## begin Excerpted records

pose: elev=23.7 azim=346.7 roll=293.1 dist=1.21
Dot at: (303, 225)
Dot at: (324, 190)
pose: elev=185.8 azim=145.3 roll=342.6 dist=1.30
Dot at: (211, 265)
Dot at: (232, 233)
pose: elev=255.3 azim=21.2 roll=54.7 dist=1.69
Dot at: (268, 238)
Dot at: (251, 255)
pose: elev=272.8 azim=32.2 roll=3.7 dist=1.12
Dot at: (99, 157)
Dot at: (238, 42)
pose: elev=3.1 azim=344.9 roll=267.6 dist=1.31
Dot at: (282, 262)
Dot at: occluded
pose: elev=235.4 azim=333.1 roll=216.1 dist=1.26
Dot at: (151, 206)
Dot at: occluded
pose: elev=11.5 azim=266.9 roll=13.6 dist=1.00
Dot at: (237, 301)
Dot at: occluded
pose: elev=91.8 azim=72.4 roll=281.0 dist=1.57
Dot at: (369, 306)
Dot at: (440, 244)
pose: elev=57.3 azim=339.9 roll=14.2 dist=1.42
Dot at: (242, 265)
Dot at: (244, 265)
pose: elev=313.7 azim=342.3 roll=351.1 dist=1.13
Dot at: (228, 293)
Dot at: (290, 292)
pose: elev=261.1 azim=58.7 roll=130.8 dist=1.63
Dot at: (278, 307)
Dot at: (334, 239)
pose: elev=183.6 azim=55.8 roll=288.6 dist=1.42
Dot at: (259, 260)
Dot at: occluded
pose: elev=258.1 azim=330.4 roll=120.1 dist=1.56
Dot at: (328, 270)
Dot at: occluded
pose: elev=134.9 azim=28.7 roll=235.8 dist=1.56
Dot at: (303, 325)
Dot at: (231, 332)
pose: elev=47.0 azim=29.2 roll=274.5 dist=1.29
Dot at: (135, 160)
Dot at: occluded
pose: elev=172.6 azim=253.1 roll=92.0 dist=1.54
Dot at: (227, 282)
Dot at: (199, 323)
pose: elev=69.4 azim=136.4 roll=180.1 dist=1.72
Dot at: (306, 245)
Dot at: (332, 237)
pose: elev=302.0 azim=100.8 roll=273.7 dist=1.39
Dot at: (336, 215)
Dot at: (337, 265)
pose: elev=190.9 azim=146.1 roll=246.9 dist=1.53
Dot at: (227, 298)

## end Excerpted records

* _What the exercise asks_
Copy every line above word for word, with nothing changed or left out.

* _Task output_
pose: elev=23.7 azim=346.7 roll=293.1 dist=1.21
Dot at: (303, 225)
Dot at: (324, 190)
pose: elev=185.8 azim=145.3 roll=342.6 dist=1.30
Dot at: (211, 265)
Dot at: (232, 233)
pose: elev=255.3 azim=21.2 roll=54.7 dist=1.69
Dot at: (268, 238)
Dot at: (251, 255)
pose: elev=272.8 azim=32.2 roll=3.7 dist=1.12
Dot at: (99, 157)
Dot at: (238, 42)
pose: elev=3.1 azim=344.9 roll=267.6 dist=1.31
Dot at: (282, 262)
Dot at: occluded
pose: elev=235.4 azim=333.1 roll=216.1 dist=1.26
Dot at: (151, 206)
Dot at: occluded
pose: elev=11.5 azim=266.9 roll=13.6 dist=1.00
Dot at: (237, 301)
Dot at: occluded
pose: elev=91.8 azim=72.4 roll=281.0 dist=1.57
Dot at: (369, 306)
Dot at: (440, 244)
pose: elev=57.3 azim=339.9 roll=14.2 dist=1.42
Dot at: (242, 265)
Dot at: (244, 265)
pose: elev=313.7 azim=342.3 roll=351.1 dist=1.13
Dot at: (228, 293)
Dot at: (290, 292)
pose: elev=261.1 azim=58.7 roll=130.8 dist=1.63
Dot at: (278, 307)
Dot at: (334, 239)
pose: elev=183.6 azim=55.8 roll=288.6 dist=1.42
Dot at: (259, 260)
Dot at: occluded
pose: elev=258.1 azim=330.4 roll=120.1 dist=1.56
Dot at: (328, 270)
Dot at: occluded
pose: elev=134.9 azim=28.7 roll=235.8 dist=1.56
Dot at: (303, 325)
Dot at: (231, 332)
pose: elev=47.0 azim=29.2 roll=274.5 dist=1.29
Dot at: (135, 160)
Dot at: occluded
pose: elev=172.6 azim=253.1 roll=92.0 dist=1.54
Dot at: (227, 282)
Dot at: (199, 323)
pose: elev=69.4 azim=136.4 roll=180.1 dist=1.72
Dot at: (306, 245)
Dot at: (332, 237)
pose: elev=302.0 azim=100.8 roll=273.7 dist=1.39
Dot at: (336, 215)
Dot at: (337, 265)
pose: elev=190.9 azim=146.1 roll=246.9 dist=1.53
Dot at: (227, 298)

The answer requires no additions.